____ SUPPLIED TEXT

In addition to the churches in Podnanos, other cultural heritage includes the following:
- Roženek Manor (Vila Roženek, Roseneck), also known as Dolenc Manor (Dolenčeva graščina), is a rural structure located northwest of Saints Cosmas and Damian Church in the hamlet of Podbrje. It has a rectangular layout and an internal courtyard. On the south side there is an outbuilding with a pergola with stone columns. The manor dates from the 17th century.
- Schiwitzhofen Manor (Vila Schiwitzhofen), also known as Živec Manor (Živčeva graščina), is a rural structure located southeast of Saints Cosmas and Damian Church in the hamlet of Podbrje. It features stone door frames, window frames, and a cantilevered cornice. It has a long rectangular layout consisting of a residential building with a small arcaded courtyard, an outbuilding, and a garden. The manor dates from the 17th century.

________
____ DATA TO EXAMINE

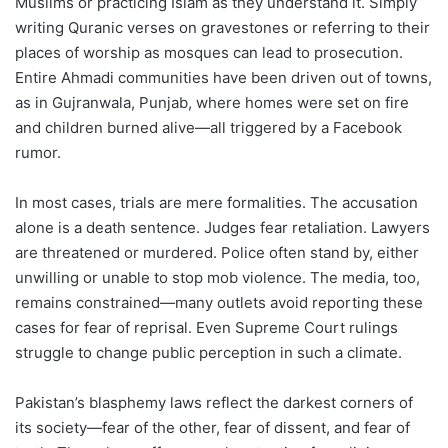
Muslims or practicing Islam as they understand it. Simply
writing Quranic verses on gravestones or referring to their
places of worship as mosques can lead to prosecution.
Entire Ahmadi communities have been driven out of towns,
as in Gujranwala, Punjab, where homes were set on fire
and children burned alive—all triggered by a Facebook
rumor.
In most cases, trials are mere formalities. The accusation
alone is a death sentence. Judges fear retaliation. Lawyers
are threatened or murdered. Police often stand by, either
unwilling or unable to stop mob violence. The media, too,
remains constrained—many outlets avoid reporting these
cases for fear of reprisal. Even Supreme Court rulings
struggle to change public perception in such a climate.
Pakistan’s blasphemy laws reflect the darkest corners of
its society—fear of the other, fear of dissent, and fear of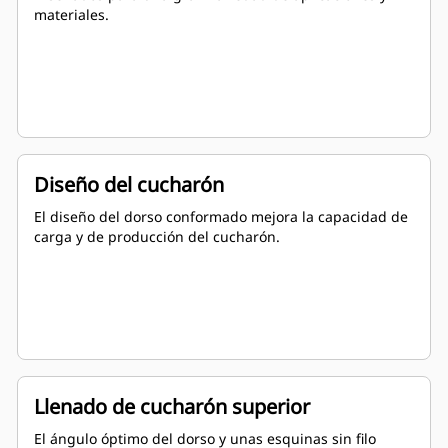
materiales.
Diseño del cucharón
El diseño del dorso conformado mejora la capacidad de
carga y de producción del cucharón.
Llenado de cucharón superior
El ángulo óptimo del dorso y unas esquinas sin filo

________
____ DATA TO EXAMINE

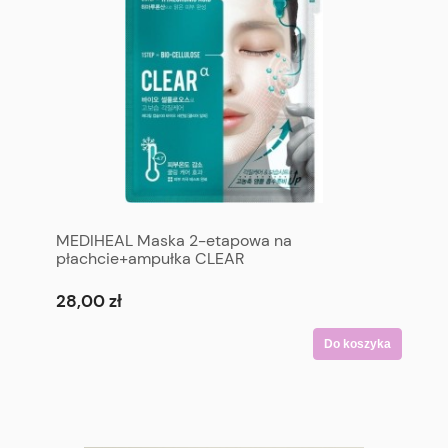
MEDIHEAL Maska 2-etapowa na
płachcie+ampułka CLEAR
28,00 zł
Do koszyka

________

* EXERCISES
1) Copy from the passage on Podnanos cultural heritage the part from "- Schiwitzhofen Manor" to "garden. The manor dates from the 17th century.".
2) According to the passage on Podnanos cultural heritage, in which direction from Saints Cosmas and Damian Church does Schiwitzhofen Manor stand?
3) List every name that the passage on Podnanos cultural heritage gives for the manor located northwest of Saints Cosmas and Damian Church.

* RESPONSE LIST
1)
- Schiwitzhofen Manor (Vila Schiwitzhofen), also known as Živec Manor (Živčeva graščina), is a rural structure located southeast of Saints Cosmas and Damian Church in the hamlet of Podbrje. It features stone door frames, window frames, and a cantilevered cornice. It has a long rectangular layout consisting of a residential building with a small arcaded courtyard, an outbuilding, and a garden. The manor dates from the 17th century.

2) Southeast

3)
Roženek Manor
Vila Roženek
Roseneck
Dolenc Manor
Dolenčeva graščina